In other words, it may have been the most honest media awards ceremony ever. As Glen said when asked if Auckland Daze was nominated, “No, we’re like the rest of New Zealand. We’re just here to celebrate mediocrity.” The boys spent the night trying to score Wendy Petrie, Carol Hirschfeld, Sara Wiseman and tickets to the after party. Many of the gags are not fit for a family publication but there were a satisfying number of Mark Sainsbury jokes, and this: “Michael Jackson, now Neil Armstrong – I guess God hates anyone who moon walks.”

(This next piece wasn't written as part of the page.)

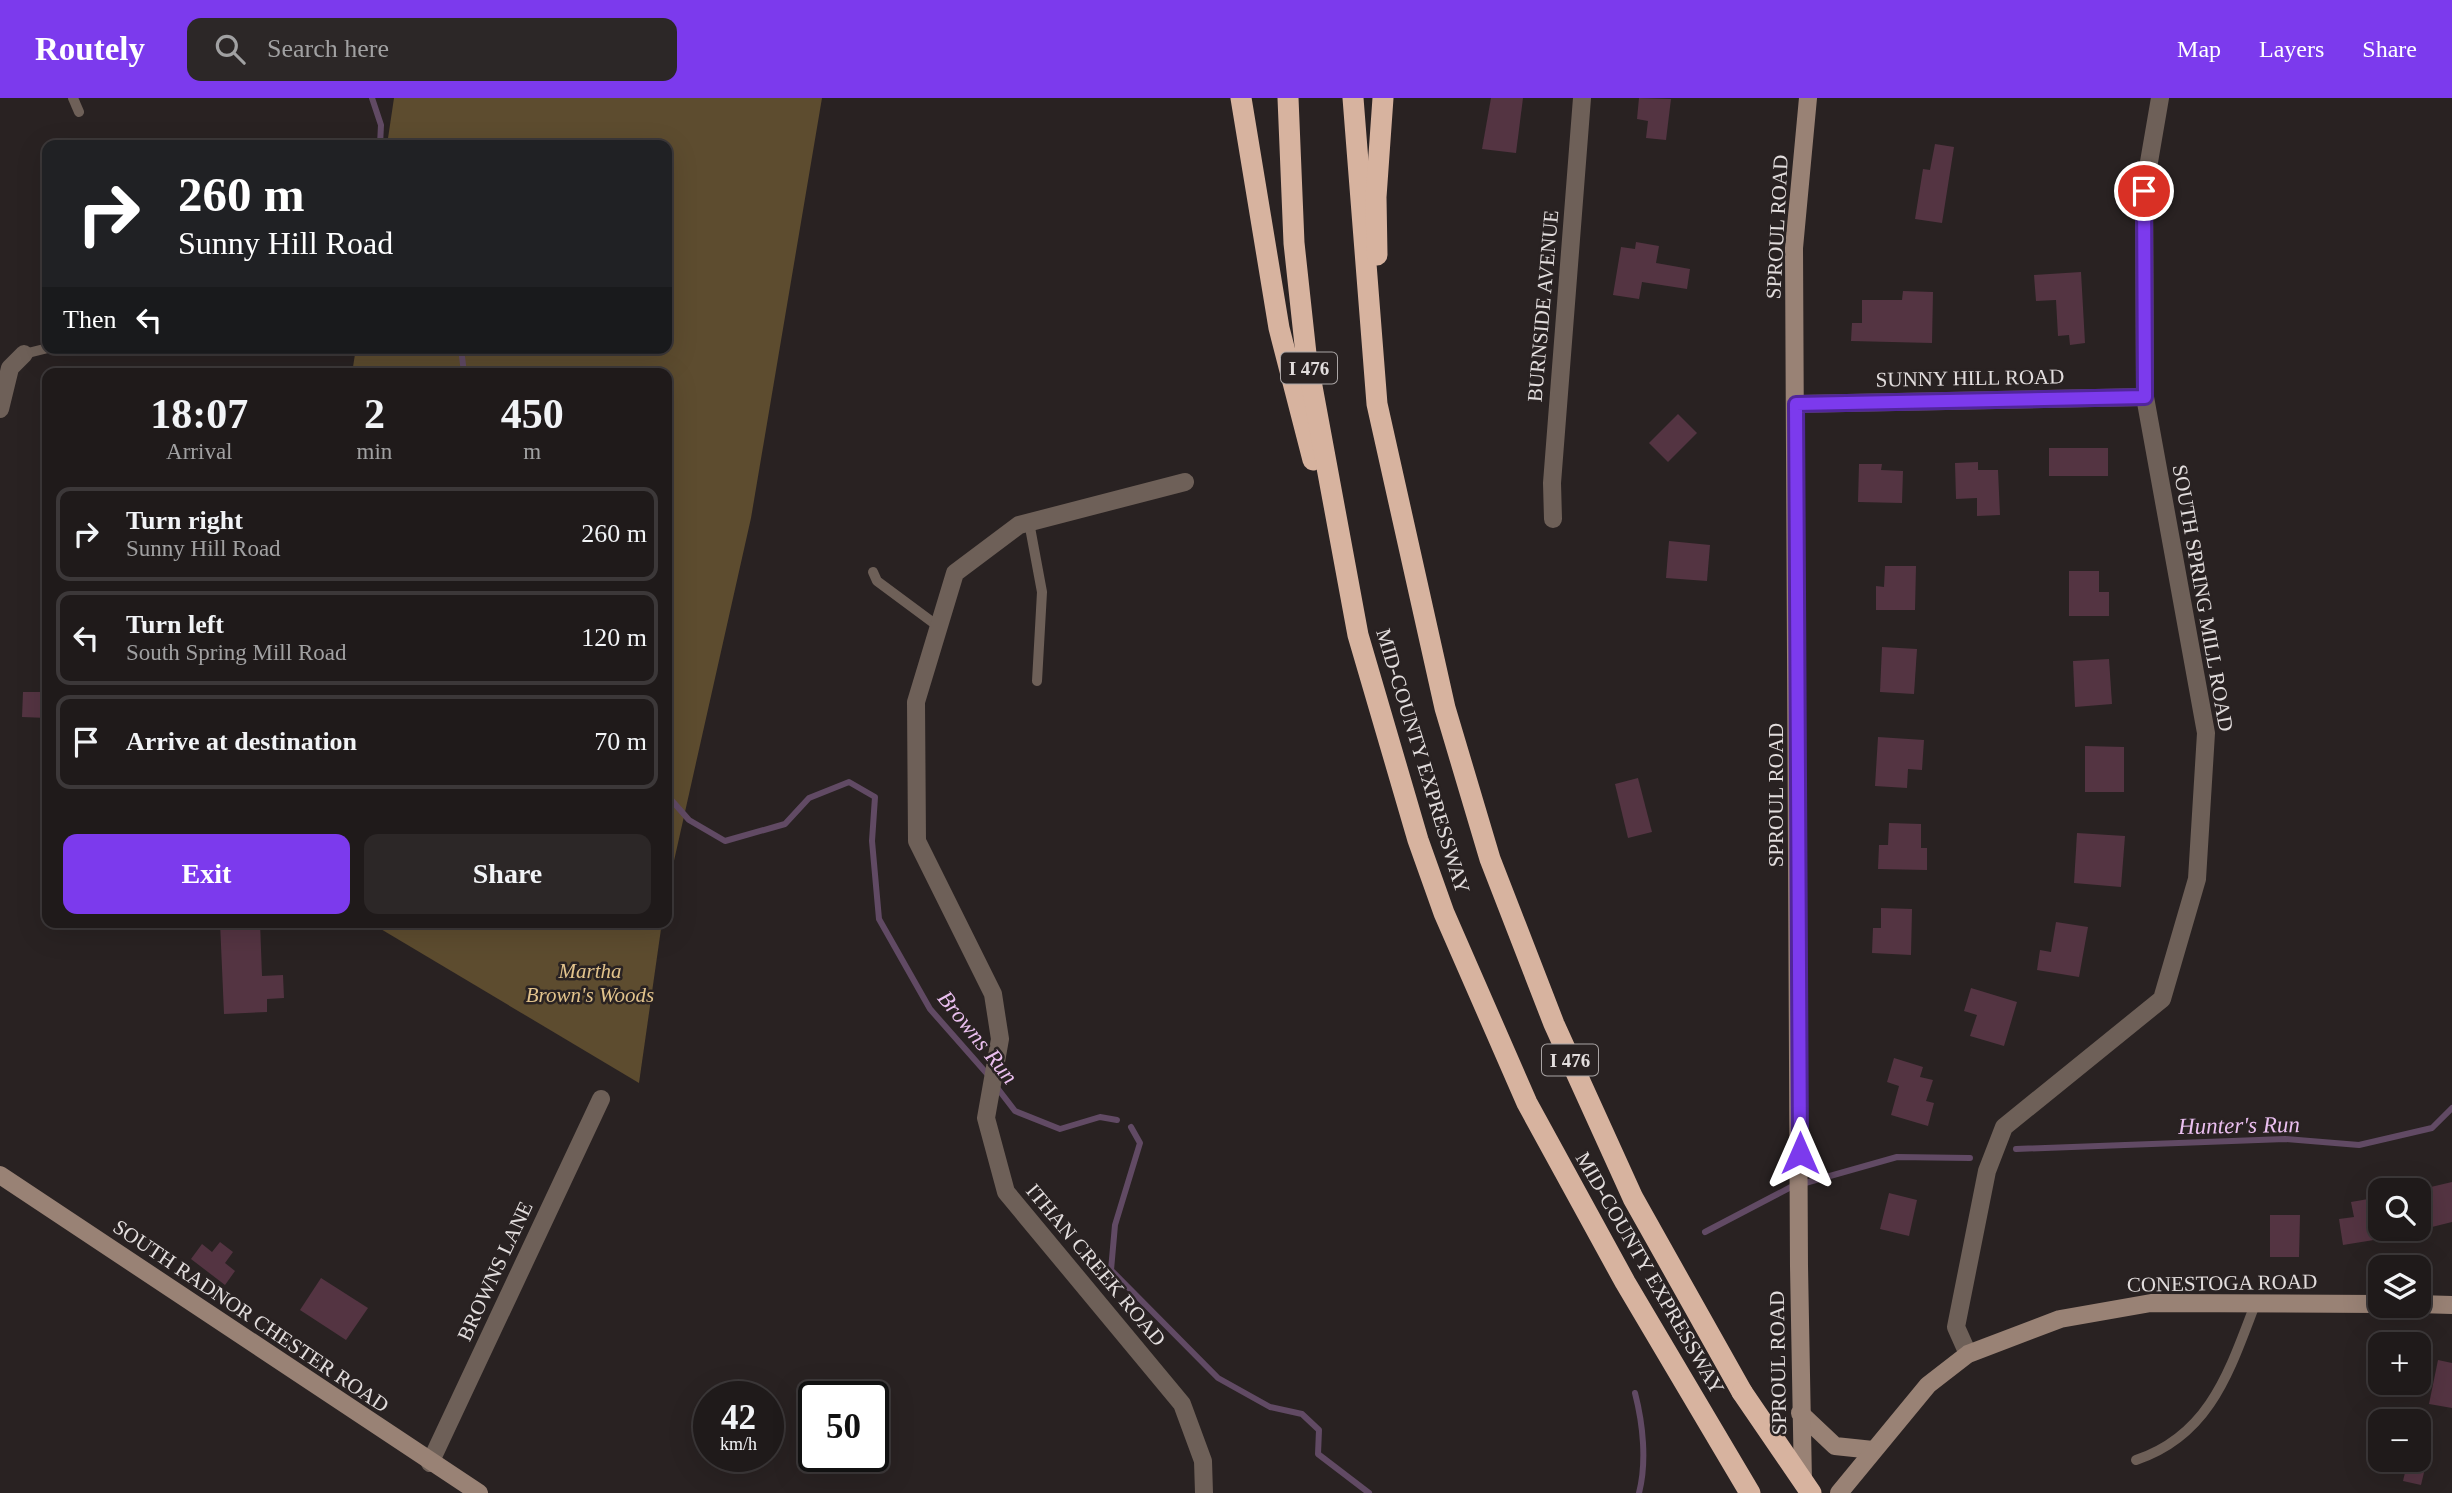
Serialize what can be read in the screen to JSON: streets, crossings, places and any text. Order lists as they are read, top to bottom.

As for the real business of the evening, something the Herald’s Live Blog referred to as “alcohol murmur” made hearing the proceedings a challenge. Several winners cajoled, yelled and threatened their way through their acceptance speeches. Still, it was a heartening event in many ways. The nominations were solid – Campbell Live, Bryan Bruce’s Inside Child Poverty. You couldn’t argue with many of the calls. It was a haka-heavy night for Maori Television, including wins for Native Affairs presenter Julian Wilcox and Homai te Pakipaki’s Matai Smith, who brought his mum up on stage. A win for 60 Minutes’ Melanie Reid, for the show’s ACC exposé, affirmed the value of experience in a youth-obsessed industry. Mark Crysell collected the gong for Sunday’s devastating story on the Japanese students killed and maimed in the CTV building. And well done, 3 News. TV3’s departing political editor, Duncan Garner, went for longest speech – “I know I’m a prick to deal with sometimes” – and jokingly threatened the Minister of Broadcasting with his award. At least I think he was joking. Back with the Auckland Daze boys, TV1’s Greg Boyed helped out with a pick-up line that rather summed up the unsophisticated way in which we celebrate success in this country: “Grab your coat, bitch, you’ve scored.”
Thank goodness we have the Prime Minister to raise the tone. John Key characteristically refuses to “characterise” the report that he described David Beckham as “thick as bat shit”. A simple yes or no would suffice. As for Beckham, it seems he doesn’t give a shit, bat or otherwise. But the alleged slight has set off an esoteric semantic debate. An expert declared that bat droppings are complex. “They are anything but thick,” he told the Herald. Max Cryer mused that the more usual saying is “boring as batshit”. Cryer wondered if Key meant “thick as pig shit”, hardly an improvement. Oddly, Key didn’t go for “thick as a plank”. There’s that famous photo where he’s looking on as his son impersonates one during the planking fad Key probably helped kill off. Still, this confirms Key’s status as our answer to Kath and Kim when it comes to mangling blameless figures of speech; not to mention our reputation as a peculiar little nation. Suggested new national motto: New Zealand – 100% bats.